The new director general will also need to reform how the WHO responds to epidemics to ensure deadly mistakes are not repeated. Following the devastating Ebola epidemic that began in West Africa in 2014, the WHO was widely panned for its lack of foresight and lethargic response to the crisis, which ended up killing more than 11,000 people. Now, more than three years after the initial epidemic erupted, the deadly virus has resurfaced in the Democratic Republic of the Congo. Unfortunately, the agency continues to be haunted by its fumbled response to the outbreak of 2014.

Last December, the WHO’s advisory group on immunization recommended that a new vaccine developed by Merck be used quickly if another outbreak were to occur. In April, however, the U.S. National Academy of Medicine challenged the methodology of the trial, saying that the vaccine was likely much less effective than initially thought. This raises suspicions about the WHO’s capacity to successfully evaluate the safety of new vaccinations, which will be a crucial tool to stem the latest outbreak.

Questions also remain about the extent to which the WHO will be able to coordinate an organized response to the crisis in DRC. During the last epidemic, the WHO’s sluggish response prompted many of its partners, as well as other parties, to bear the brunt of the counterattack.
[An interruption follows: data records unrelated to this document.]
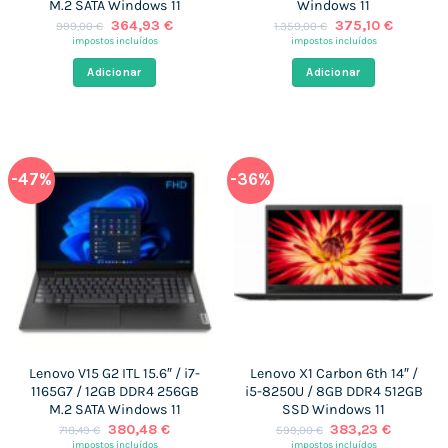
M.2 SATA Windows 11
Windows 11
O
O
O
O
364,93
€
375,10
€
999,00
€
1.359,00
€
preço
preço
preço
preço
impostos incluídos
impostos incluídos
original
atual
original
atual
era:
é:
era:
é:
Adicionar
Adicionar
999,00 €.
364,93 €.
1.359,00 €.
375,10 €
-47%
-36%
Lenovo V15 G2 ITL 15.6″ / i7-
Lenovo X1 Carbon 6th 14″ /
1165G7 / 12GB DDR4 256GB
i5-8250U / 8GB DDR4 512GB
M.2 SATA Windows 11
SSD Windows 11
O
O
O
O
380,48
€
383,23
€
718,49
€
599,00
€
preço
preço
preço
preço
impostos incluídos
impostos incluídos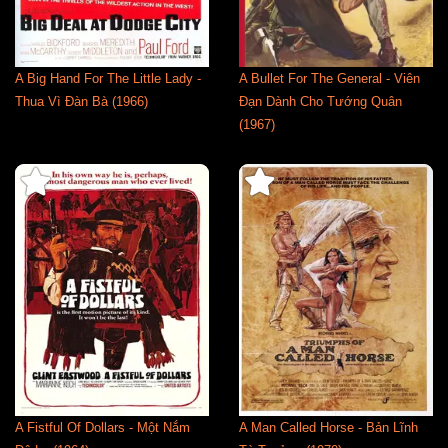
A Big Hand For The Little Lady -
A Bullet For The General - Viên
Thua Vì Đàn Bà (1966)
Đạn Dành Cho Tướng Quân
(1967)
A Fistful Of Dollars - Một Nắm
A Man Called Horse - Bản Lĩnh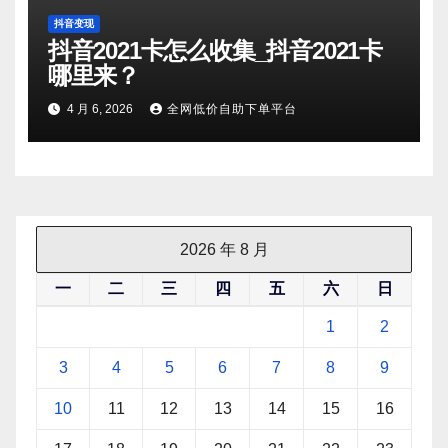
抖音变现
抖音2021卡怎么收集_抖音2021卡
哪里来？
4 月 6, 2026
全网低价自助下单平台
2026 年 8 月
一
二
三
四
五
六
日
1
2
3
4
5
6
7
8
9
10
11
12
13
14
15
16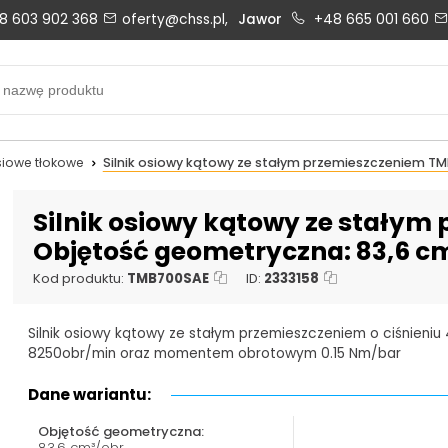
8 603 902 368
oferty@chss.pl,
Jawor
+48 665 001 660
Biuro obsługi klienta:
Oferty i wyceny:
+48 603 902 368
+48 603 902 368
biuro@chss.pl
oferty@chss.pl
osiowe tłokowe
Silnik osiowy kątowy ze stałym przemieszczeniem T
PN-PT: 6:30 - 16:00
Silnik osiowy kątowy ze stały
Objętość geometryczna: 83,6 cm
Uszczelnienia techniczne:
Magazyn 24H:
Kod produktu:
TMB700SAE
ID:
2333158
+48 669 834 274
+48 731 349 406
Silnik osiowy kątowy ze stałym przemieszczeniem o ciśnieniu 
uszczelnienia@chss.pl
info@chss.pl
8250obr/min oraz momentem obrotowym 0.15 Nm/bar
Dane wariantu:
Objętość geometryczna:
83,6 cm³/obr.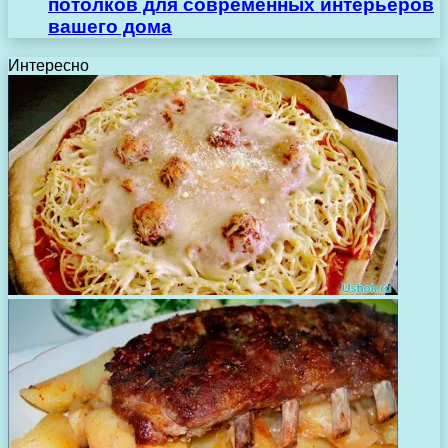
потолков для современных интерьеров
вашего дома
Интересно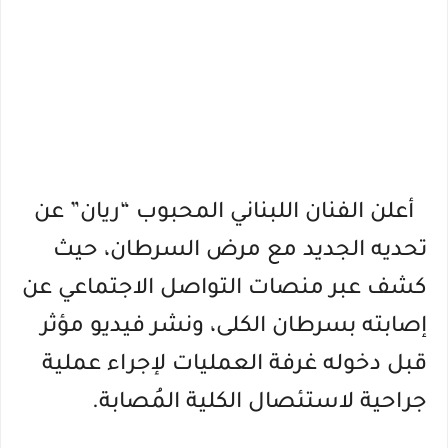
أعلن الفنان اللبناني المحبوب “ريان” عن
تحديه الجديد مع مرض السرطان، حيث
كشف عبر منصات التواصل الاجتماعي عن
إصابته بسرطان الكلى، ونشر فيديو مؤثر
قبل دخوله غرفة العمليات لإجراء عملية
جراحية لاستئصال الكلية المُصابة.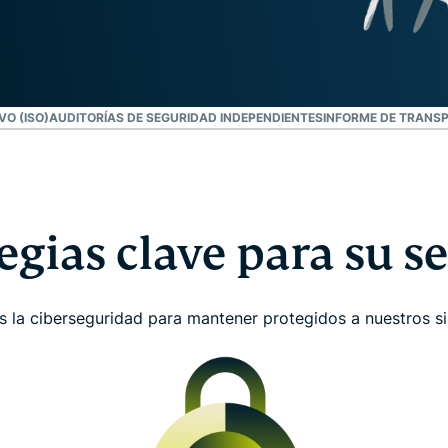
autenticación
confidencial
multifactorial,
para una
etc.
inteligencia
centrada en
la privacidad.
Identity
O (ISO)
AUDITORÍAS DE SEGURIDAD INDEPENDIENTES
INFORME DE TRANS
Defender
Potente
conjunto de
herramientas
de
tegias clave para su s
protección
de identidad,
supervisión y
la ciberseguridad para mantener protegidos a nuestros si
eliminación
de datos.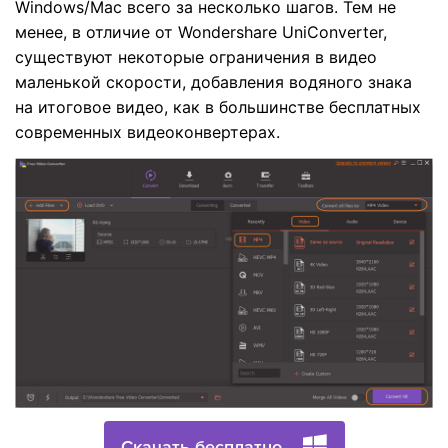
Windows/Mac всего за несколько шагов. Тем не
менее, в отличие от Wondershare UniConverter,
существуют некоторые ограничения в видео
маленькой скорости, добавления водяного знака
на итоговое видео, как в большинстве бесплатных
современных видеоконвертерах.
Скачать бесплатно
For instance, charities like Doctors Without Borders (MSF) and Oxfam handled the crisis response on the ground in hard-hit countries like Liberia and Sierra Leone. In March 2015, MSF charged in a report that “months were wasted and lives were lost” because the WHO, whose mission is to lead on global health emergencies, failed to act rapidly. The WHO’s hesitation forced MSF to carry out most of the work in the early months—far too large of a burden for an organization with only 40 staff who had experience with Ebola. Private companies, too, were forced to take measures into their own hands. For example, Moscow-based aluminum giant RUSAL funded and built an epidemiology center to coordinate patient treatment and research the effectiveness of experimental antiviral drugs.

The onus on both nonprofit and private actors to fill the void left by the WHO is a sign of a worrying trend. As the WHO proves increasingly ineffective in the face of the very sorts of crises that fall into its realm of responsibility, other organizations are forced to try to take over many of its key functions. Yet neither charity groups nor corporations have the right tools to fulfill the WHO’s role completely, such as assuming leadership during international health crises or articulating global medical health policies. If the WHO is going to have any chance of staying relevant during the next global health emergency—whether it be cholera in Yemen, Ebola in the DRC, or some unknown new disease—Tedros is going to have to live up to his campaign pledges and reform the agency’s credibility, accountability, and disaster response mechanisms. This will be the only way to make Trump and other donors think twice about completely cutting off the WHO’s lifeline.


Craig Moran is an independent geopolitical consultant. He has experience in energy and natural resources planning, assessing and advising on political and security risks, and handling constitutional and legislative issues across multiple territories.